Review – This Skin of Mine – Little LTF at St Luke’s Church

Barry is sorting through her mum’s things, preparing for when the time comes. Mum is in another room, unseen, nearing the end of her battle with COPD. Barry’s sibling Sarah turns up out of the blue after a lengthy absence, hoping to get to see her mum for one last time, but she’s not entirely as Barry remembers her, and there’s a lot of catching up to do.

Kai Jolley’s new play This Skin of Mine explores the transgender experience through the eyes of these two characters and, while acknowledging that the story is very different for every individual who makes the transition, it gives voice to a lot of complicated emotions.
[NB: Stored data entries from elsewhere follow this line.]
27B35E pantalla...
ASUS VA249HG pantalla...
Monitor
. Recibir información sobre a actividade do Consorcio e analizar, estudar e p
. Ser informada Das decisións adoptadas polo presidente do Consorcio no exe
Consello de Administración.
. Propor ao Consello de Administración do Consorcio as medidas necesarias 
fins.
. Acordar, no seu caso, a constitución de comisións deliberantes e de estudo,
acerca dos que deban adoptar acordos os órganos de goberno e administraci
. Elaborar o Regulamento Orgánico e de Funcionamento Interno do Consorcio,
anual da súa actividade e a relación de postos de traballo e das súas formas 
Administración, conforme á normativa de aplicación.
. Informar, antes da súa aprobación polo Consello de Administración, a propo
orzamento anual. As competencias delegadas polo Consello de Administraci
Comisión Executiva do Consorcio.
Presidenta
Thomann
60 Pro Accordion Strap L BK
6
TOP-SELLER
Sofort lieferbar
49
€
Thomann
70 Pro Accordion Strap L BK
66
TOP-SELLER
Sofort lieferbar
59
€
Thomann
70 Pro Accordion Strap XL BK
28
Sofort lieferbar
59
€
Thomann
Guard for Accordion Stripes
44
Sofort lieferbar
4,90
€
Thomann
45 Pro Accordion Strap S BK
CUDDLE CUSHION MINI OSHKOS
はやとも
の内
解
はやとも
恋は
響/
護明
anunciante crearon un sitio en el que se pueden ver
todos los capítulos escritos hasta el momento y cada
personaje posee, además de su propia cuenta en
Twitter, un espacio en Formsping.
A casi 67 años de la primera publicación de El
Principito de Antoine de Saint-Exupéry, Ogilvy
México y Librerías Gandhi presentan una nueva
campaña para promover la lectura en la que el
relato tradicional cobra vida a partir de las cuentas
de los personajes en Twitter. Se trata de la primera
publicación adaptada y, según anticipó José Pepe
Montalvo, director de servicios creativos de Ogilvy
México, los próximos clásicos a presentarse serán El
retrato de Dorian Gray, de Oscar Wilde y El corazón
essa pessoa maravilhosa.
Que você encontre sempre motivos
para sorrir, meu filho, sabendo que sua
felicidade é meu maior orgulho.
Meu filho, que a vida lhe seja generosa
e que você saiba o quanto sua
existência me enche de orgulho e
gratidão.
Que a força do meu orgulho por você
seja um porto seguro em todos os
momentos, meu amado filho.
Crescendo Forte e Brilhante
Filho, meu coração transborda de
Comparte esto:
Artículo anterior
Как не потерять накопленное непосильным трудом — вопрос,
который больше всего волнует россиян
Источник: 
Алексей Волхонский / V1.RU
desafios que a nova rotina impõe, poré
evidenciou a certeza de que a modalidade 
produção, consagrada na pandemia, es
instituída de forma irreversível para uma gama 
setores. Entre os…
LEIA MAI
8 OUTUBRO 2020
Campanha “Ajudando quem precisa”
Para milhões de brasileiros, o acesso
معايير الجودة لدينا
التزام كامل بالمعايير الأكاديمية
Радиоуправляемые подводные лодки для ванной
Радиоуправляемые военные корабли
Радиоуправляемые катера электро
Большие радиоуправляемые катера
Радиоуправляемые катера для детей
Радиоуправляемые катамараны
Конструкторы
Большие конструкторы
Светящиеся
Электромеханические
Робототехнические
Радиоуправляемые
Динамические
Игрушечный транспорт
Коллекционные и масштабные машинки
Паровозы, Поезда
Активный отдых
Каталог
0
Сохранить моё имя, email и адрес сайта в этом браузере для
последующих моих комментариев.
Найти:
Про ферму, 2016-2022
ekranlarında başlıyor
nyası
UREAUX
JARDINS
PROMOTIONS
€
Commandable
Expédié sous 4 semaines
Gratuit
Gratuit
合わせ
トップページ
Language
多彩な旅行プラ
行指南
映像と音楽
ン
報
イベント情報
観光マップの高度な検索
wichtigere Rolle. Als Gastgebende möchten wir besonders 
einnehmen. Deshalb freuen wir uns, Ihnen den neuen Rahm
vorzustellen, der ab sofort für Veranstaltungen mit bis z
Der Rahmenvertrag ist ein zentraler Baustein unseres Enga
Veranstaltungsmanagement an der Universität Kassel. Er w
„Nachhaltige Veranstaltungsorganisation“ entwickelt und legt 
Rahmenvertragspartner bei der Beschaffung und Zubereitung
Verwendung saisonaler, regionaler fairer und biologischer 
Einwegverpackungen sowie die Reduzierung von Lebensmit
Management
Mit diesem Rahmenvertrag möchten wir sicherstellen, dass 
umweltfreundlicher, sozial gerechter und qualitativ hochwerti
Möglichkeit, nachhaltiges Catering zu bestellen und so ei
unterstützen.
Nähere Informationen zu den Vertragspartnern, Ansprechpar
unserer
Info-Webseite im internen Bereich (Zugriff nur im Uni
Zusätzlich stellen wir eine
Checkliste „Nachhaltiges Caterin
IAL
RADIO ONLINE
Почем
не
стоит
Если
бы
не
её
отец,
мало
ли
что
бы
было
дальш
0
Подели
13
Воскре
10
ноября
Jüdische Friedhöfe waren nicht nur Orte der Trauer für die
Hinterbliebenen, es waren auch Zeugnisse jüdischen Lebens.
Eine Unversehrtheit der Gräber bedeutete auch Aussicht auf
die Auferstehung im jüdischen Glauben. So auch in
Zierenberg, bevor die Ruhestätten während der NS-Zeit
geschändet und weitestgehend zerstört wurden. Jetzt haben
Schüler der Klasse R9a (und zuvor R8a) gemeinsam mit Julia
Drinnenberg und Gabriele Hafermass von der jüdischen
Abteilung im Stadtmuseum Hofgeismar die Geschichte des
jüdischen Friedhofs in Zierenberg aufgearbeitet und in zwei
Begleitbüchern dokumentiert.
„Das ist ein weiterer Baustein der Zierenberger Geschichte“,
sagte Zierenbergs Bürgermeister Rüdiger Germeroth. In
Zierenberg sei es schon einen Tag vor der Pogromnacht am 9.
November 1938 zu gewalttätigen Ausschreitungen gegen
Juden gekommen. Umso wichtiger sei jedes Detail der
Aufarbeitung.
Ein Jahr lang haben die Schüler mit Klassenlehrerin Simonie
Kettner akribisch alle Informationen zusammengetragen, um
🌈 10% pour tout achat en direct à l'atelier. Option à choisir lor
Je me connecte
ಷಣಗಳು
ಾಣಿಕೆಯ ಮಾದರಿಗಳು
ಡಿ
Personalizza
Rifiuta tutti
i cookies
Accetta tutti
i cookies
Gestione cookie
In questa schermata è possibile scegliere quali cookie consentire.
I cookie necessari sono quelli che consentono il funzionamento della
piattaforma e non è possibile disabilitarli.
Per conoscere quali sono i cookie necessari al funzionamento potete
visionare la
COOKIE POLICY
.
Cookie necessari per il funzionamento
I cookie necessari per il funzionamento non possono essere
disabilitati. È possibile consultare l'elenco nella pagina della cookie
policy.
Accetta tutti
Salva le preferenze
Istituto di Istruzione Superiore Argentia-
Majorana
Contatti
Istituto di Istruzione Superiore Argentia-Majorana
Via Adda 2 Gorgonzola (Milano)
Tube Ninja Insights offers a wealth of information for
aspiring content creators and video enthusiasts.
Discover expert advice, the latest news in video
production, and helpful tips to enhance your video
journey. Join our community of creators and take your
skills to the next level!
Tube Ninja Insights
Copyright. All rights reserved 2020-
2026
Presenting sensitive subject matter in the form of a comedy is a very effective way of unravelling the minefield of issues without allowing the play to become too message-heavy. Barry travels a psychological rollercoaster on discovering the reason for Sarah’s supposed abandonment. Tackling this head-on with wit enables her to ask all her seemingly crazy questions with disarmingly genuine innocence. The hows and whys in Barry’s head fall out of her mouth and land awkwardly between them, while Sarah tries to explain why there never was going to be a right or easy time to explain.

What is important in the end is that they are still the same two people who grew up together, but now better able to be themselves. They both share the same loss of a parent and still have the same need to protect each other that they always had.

Janelle Thompson and Eden Jodie both give equally strong performances that make the text feel like their own. Under Jolley’s direction, they find great pace and timing in his words, and only in a few places, towards the end of the piece, does the framework of message delivery show through the fabric of the dialogue.

People never make life-changing decisions in a vacuum, and ultimately have to deal with the day to day pressures of life alongside their own very personal journeys. This Skin of Mine packs a lot of emotional mileage into a short timespan, and offers both food for thought and a platform for some important conversations.